Using the same kind of advanced C++ techniques, we also create robust and reusable primitives that dispatch based on data structure, available co-processors, available threading, etc. Currently, I’m working with Wesley Chen to wrap up a generalized n-body direct evaluation that is provably optimal in terms of distributed memory communication and takes advantage of available GPUs and threading appropriately. This is written with a general std::-like interface and can be applied far beyond the typically considered n-body problems. Writing code in this way allows us to think about the concepts and algorithms we’re trying to express rather than the details of the implementation, while still benefiting from CPU and GPU parallelization.

NVIDIA: Tell us about the course you are teaching.
Cris: I developed and teach Harvard’s parallel computing course, CS205, which is a core course for the IACS masters but is additionally offered through the online Harvard Extension School.

We wanted to make this course accessible to a broad range of students, and we chose to teach the course in Python.

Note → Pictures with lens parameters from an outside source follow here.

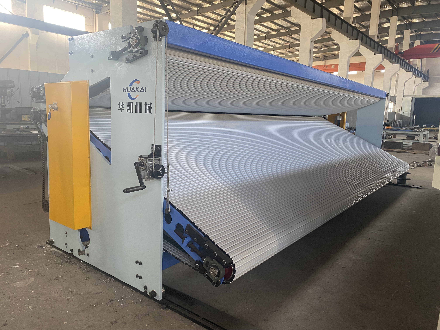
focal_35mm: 26
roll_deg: -1.8
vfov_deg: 53.1
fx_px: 330
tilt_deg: -7.6
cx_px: 220
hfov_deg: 67.3
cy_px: 165
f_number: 1.8
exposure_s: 1/60
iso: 125
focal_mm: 4.25
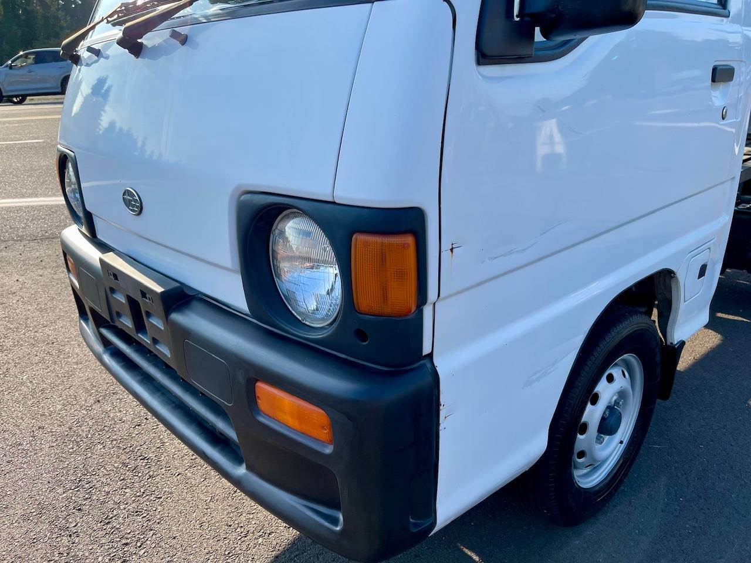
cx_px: 376
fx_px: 542
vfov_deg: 54.9
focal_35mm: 25
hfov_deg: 69.4
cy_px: 282
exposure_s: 1/1067
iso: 32
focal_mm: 5.1
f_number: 1.6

We cover MapReduce using MRJob, distributed computing using MPI4py, and CUDA with PyCUDA.

The choice to run the course in Python made it much more accessible for a broad range of students — we’ve had students from the social sciences and government who are simply interested in accelerating their data processing Python/Matlab scripts and producing better software.

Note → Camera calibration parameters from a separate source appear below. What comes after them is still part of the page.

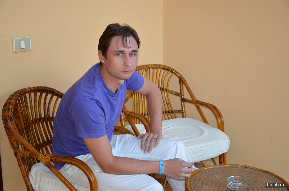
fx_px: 457
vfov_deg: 23.7
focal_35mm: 57
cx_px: 144
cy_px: 96
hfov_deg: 35.1
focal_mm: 38
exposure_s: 1/60
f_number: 4.5
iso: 560
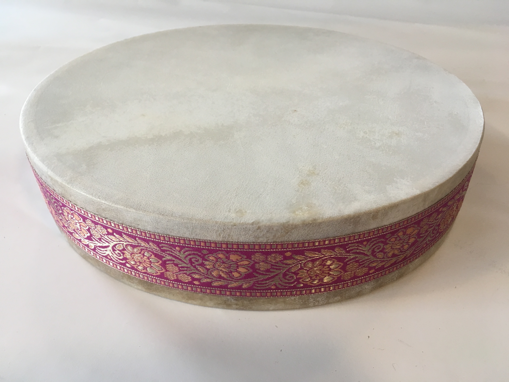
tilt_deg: -36.8
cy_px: 191
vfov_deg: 48.2
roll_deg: +0.2
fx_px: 426
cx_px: 254
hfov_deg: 61.7
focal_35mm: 29
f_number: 2.2
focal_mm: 4.15
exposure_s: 1/33
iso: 50
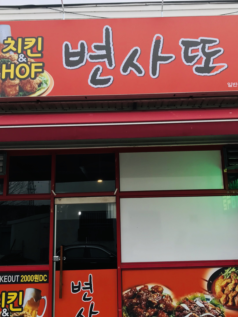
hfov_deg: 36.8
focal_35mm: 39
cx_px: 126
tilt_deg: +13.1
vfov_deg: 47.9
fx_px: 358
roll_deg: +2.0
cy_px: 154
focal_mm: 3.99
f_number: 1.8
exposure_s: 1/257
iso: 25
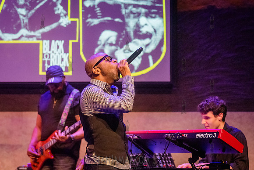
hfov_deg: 17.7
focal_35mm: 116
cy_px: 73
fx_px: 817
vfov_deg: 11.8
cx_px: 138
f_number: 3.5
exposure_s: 1/400
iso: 6400
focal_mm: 100
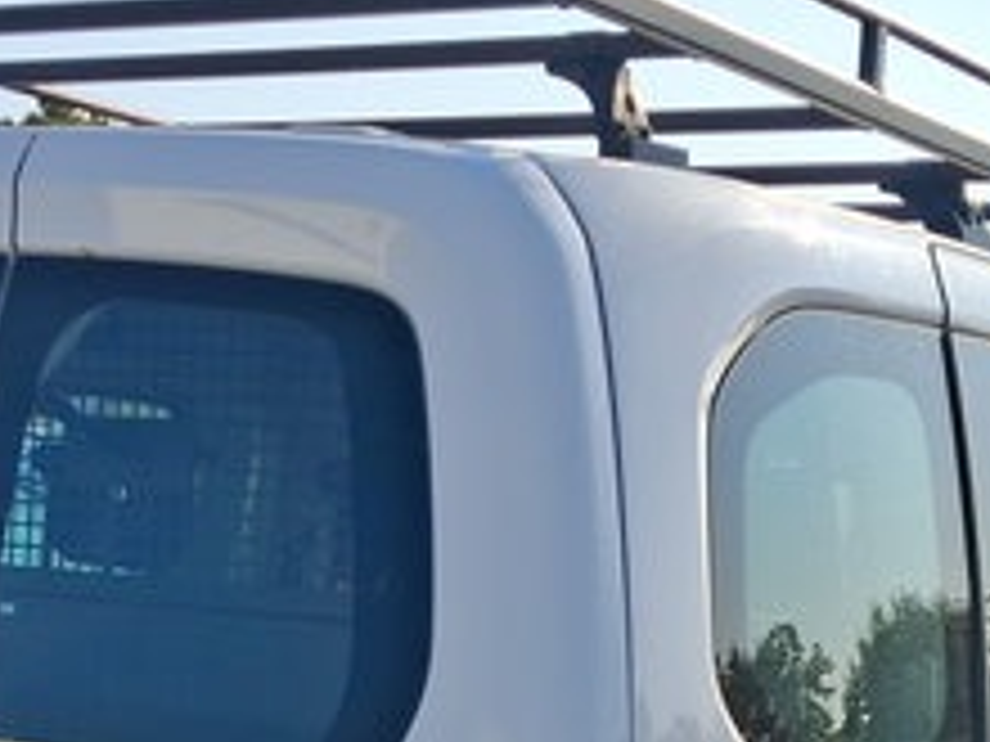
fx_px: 2803
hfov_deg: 20.0
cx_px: 338
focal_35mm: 98
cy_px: 1016
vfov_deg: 14.4
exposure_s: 1/984
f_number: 1.8
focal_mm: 4
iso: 20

Clearly, the long exalted notion that the average programmer will need to understand and develop parallel programs is becoming a reality.

NVIDIA: How has learning the CUDA programming model helped your students?
Cris: One student in particular, Rebecca Perry, had a fantastic final project on accelerating 3D digital holographic microscopy using CUDA.

This is an imaging technique of encoding 3D volumes in 2D images that allows the recording frame rate to be increased dramatically. The 3D data must then be reconstructed with back-propagation of the scattered light, which is very computationally demanding. Furthermore, experimentalists must fit parameters of the back-propagation and have an intuition for how the resulting data changes due to the parameters. The initial guesses for the parameters were constructed by hand.

Her team was using Holopy, an open source python package, to recover the 3D information given the data and parameters… slowly. Fitting the parameters to a single frame could take minutes. Using the GPU computing techniques learned in class, Rebecca supplemented Holopy and achieved real-time manipulation of the input parameters via a GUI interface.

The speedup achieved led to new insights into the imagining technique. Failures and discrepancies became much more obvious when the data was manipulatable in real-time, when previously these features were shrouded by computation.

NVIDIA: How did you first hear about CUDA?
Cris: I first worked with CUDA in my graduate research at Stanford University in 2008. My first GPU was the GTX 8800, one of the first GPUs to be truly CUDA-enabled. I know I had it a lot easier than pre-2007 “graphics highjackers,” but the GTX 8 series still had its challenges in terms of GPU computing.

I’ve been impressed with how NVIDIA’s programming model has evolved since then. CUDA forces a user to inherently think about their problem in a hierarchical way — breaking it into smaller and smaller problems with higher and higher degrees of parallelism.

This programming model follows the architecture of NVIDIA’s GPUs closely. With algorithm-architecture co-design, the same hierarchical strategies appear in CPU caches, distributed memory algorithms, threading strategies, etc. I think the skills acquired in mapping ideas to CUDA and GPU computing are similar to the skills required to write cache-efficient, parallel code in other contexts.

NVIDIA: What excites you the most about your work?
Cris: Enabling new, better, and faster science by developing new and easier-to-use fast algorithms for classes of dense matrices!